Aniruddha Malpani and his wife Anjali say their clinic has served growing numbers of foreigners since they created a website in 2000. 'About 15 per cent of our patients are foreigners with no family connection with India. In 2002 we saw about five patients in the entire year, in 2004 we treated 15, and now we treat at least one foreign couple a week,' Dr Malpani said. 'For our patients from the UK there is major grief as far as the NHS is concerned. People are so unhappy with the long waiting lists - and delays of three to six months before they can see a specialist.'

As Mrs Duncan had a daughter, now 19, with a previous partner and was overweight, she was barred from IVF treatment on the NHS. The couple borrowed £8,000 for one private treatment, which failed. They sold their shop and looked at heading abroad. India appealed because it had English-speaking doctors. The total cost, including flights and hotel stay for a month, was £4,000. Mr Duncan said. 'It wasn't just that India was cheaper. People were prepared to spend time with us; we felt like human beings.'

The couple received intense treatment now banned on safety grounds in the UK, where doctors will implant only one or two embryos; Mrs Duncan received six.

Their GP in the UK was furious, pointing out the risks to the mother and the potential cost to the NHS of treating a woman bearing sextuplets. Other health professionals were equally disapproving.

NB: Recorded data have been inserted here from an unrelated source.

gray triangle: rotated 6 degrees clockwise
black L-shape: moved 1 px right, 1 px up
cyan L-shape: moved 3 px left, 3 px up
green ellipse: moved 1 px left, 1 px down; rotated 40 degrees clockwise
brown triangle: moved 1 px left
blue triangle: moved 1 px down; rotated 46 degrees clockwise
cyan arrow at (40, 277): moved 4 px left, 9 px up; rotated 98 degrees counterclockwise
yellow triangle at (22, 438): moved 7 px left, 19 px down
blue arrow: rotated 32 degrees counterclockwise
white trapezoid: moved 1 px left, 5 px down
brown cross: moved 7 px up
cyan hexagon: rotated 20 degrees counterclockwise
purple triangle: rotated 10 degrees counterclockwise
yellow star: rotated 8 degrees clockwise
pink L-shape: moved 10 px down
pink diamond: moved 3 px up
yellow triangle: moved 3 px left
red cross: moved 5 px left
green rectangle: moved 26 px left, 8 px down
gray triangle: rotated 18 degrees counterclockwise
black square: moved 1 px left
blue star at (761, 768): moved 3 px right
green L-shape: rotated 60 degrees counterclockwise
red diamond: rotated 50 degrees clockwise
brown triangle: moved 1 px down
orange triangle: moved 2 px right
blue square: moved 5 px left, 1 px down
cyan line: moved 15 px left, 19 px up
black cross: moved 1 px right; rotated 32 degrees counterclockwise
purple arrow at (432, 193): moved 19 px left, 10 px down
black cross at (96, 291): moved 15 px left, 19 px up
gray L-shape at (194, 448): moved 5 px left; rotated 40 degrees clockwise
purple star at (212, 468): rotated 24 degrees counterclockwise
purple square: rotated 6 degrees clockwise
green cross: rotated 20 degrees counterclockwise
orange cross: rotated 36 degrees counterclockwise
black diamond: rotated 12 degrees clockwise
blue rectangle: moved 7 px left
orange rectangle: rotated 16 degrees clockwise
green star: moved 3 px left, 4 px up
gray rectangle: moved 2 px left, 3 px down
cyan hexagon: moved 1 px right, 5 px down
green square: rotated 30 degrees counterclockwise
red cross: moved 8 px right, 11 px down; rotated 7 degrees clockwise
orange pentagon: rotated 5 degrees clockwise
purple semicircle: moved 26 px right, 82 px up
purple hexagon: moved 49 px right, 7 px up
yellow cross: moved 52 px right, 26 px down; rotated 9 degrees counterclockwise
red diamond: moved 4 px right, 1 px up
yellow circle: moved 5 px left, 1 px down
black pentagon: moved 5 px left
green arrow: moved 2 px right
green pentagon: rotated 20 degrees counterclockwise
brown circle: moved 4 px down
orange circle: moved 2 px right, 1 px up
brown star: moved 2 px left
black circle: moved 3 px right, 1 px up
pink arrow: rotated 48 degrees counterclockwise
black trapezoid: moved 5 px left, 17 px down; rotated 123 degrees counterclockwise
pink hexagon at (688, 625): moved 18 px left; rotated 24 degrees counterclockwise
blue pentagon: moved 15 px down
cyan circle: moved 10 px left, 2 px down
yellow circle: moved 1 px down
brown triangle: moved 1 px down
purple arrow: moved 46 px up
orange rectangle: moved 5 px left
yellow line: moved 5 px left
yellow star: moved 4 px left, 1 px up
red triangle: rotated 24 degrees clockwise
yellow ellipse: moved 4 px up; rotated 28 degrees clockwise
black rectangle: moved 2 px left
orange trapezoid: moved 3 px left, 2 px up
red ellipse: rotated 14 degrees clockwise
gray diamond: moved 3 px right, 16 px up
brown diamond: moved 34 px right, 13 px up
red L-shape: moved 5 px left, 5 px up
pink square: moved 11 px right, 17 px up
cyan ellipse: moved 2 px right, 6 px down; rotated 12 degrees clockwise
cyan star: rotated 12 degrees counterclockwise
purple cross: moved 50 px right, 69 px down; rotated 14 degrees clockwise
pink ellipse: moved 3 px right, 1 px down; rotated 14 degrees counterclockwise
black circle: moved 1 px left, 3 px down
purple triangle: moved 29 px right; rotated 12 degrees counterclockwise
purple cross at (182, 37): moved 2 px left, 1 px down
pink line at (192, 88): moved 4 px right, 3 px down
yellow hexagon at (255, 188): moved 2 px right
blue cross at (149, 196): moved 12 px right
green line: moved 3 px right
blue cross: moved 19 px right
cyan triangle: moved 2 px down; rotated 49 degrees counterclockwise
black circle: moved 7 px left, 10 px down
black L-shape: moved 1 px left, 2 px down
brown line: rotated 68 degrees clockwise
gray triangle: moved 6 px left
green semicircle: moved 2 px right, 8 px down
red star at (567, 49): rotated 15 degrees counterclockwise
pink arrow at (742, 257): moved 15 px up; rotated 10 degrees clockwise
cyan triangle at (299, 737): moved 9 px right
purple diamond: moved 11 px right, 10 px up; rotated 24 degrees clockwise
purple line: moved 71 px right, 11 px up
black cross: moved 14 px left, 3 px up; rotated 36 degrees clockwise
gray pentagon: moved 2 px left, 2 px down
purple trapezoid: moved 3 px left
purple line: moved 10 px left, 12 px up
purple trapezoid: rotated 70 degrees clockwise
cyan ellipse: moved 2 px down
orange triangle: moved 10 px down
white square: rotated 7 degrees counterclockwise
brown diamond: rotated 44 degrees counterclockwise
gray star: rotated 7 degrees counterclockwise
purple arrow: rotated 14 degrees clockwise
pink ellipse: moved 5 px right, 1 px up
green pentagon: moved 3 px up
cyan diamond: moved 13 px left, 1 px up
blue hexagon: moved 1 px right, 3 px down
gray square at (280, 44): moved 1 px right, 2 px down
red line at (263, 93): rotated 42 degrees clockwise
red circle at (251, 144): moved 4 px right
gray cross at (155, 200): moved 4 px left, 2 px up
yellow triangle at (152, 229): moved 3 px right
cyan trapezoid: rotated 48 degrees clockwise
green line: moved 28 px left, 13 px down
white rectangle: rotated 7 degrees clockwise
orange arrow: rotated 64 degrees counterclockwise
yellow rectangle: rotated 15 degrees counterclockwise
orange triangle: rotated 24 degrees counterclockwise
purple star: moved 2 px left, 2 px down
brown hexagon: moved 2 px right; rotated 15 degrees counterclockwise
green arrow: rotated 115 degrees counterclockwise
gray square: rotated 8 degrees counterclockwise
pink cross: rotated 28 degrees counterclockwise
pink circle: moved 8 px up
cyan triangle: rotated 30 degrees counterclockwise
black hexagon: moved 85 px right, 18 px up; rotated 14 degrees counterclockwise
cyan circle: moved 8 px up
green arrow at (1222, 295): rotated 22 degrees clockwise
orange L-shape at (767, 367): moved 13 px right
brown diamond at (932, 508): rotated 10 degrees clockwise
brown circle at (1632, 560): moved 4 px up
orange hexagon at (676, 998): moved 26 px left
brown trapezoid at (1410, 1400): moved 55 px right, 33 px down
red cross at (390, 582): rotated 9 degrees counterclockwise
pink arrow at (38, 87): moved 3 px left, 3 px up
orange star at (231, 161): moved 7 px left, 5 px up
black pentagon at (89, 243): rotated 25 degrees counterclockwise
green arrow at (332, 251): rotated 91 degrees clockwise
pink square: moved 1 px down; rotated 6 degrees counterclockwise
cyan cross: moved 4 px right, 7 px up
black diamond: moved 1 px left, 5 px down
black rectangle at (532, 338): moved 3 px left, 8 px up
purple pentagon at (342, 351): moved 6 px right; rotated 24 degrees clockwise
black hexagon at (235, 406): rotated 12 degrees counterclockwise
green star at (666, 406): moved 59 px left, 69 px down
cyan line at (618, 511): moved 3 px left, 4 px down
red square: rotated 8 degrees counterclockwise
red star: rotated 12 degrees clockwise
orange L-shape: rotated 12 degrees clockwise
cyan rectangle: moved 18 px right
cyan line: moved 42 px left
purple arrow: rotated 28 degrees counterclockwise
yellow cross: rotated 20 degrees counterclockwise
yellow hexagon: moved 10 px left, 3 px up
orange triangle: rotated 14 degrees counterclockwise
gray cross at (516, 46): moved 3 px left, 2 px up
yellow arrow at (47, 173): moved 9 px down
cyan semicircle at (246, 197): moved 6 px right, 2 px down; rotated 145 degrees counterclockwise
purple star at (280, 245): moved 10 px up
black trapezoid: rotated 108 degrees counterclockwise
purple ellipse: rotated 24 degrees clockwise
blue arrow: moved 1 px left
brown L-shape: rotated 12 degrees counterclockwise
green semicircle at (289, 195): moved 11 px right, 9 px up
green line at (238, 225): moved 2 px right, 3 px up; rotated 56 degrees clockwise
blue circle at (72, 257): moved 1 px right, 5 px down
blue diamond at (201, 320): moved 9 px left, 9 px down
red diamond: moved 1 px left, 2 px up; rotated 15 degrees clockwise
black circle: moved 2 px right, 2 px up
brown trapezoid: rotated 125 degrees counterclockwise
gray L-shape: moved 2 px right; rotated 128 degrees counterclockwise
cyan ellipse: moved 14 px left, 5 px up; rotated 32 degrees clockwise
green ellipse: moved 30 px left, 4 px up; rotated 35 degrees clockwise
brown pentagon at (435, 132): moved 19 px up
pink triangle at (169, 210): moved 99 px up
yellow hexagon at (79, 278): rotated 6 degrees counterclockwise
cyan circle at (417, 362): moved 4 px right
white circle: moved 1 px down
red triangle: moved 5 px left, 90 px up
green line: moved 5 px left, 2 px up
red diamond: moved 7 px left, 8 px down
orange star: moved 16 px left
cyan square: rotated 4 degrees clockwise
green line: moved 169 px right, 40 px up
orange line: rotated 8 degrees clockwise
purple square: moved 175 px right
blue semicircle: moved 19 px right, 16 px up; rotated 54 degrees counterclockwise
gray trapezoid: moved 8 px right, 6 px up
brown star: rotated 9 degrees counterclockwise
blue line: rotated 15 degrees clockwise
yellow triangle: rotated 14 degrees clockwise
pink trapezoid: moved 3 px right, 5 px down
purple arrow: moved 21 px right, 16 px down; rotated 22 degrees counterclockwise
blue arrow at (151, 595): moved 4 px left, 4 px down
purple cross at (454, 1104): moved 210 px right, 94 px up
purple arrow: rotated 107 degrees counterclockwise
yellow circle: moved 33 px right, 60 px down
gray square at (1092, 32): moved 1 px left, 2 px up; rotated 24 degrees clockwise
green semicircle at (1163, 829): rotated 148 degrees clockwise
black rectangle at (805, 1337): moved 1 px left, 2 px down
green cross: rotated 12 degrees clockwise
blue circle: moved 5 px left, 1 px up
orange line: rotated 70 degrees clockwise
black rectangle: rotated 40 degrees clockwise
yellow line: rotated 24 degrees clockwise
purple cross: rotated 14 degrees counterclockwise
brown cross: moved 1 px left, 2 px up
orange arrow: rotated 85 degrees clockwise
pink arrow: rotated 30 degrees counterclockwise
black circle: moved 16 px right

'Their attitude was that people like us were going abroad to get treatment, and then coming back to dump any problems on the NHS,' Mr Duncan said. 'Our attitude was that if the NHS had been able to help us in the first place, we wouldn't have gone abroad.'

Friends and family gave their full support. 'My eldest daughter is mixed race and Brian has been her dad since she was six months old,' said Mrs Duncan. 'So we both know what Freya might expect.'

In another Mumbai clinic, Sunita, 46, a newsagent from Leicester, was seeking treatment she is deemed too old for in England. 'Coming here has been very stressful, but I'm at a time of life where I feel like if I don't try this now, it's never going to happen for me,' she said.

Firuza Parikh, her doctor, does not usually treat patients over 43, but made an exception despite the slim chances of success. 'Patients get so frustrated by the wait in the NHS. They think that they will be too old by the time they finally get treated, if they are eligible according to the postcode lottery,' Dr Parikh said.

At his Assisted Conception Unit, Hrishikeh Pai said his foreign clientele was growing so fast he planned to open a second clinic in Goa, so Europeans could take a beach holiday during treatment.

Medical tourism of all kinds is forecast to become a $2.3bn business in India by 2012, with predictions it will be the next major driver of the economy after the IT industry.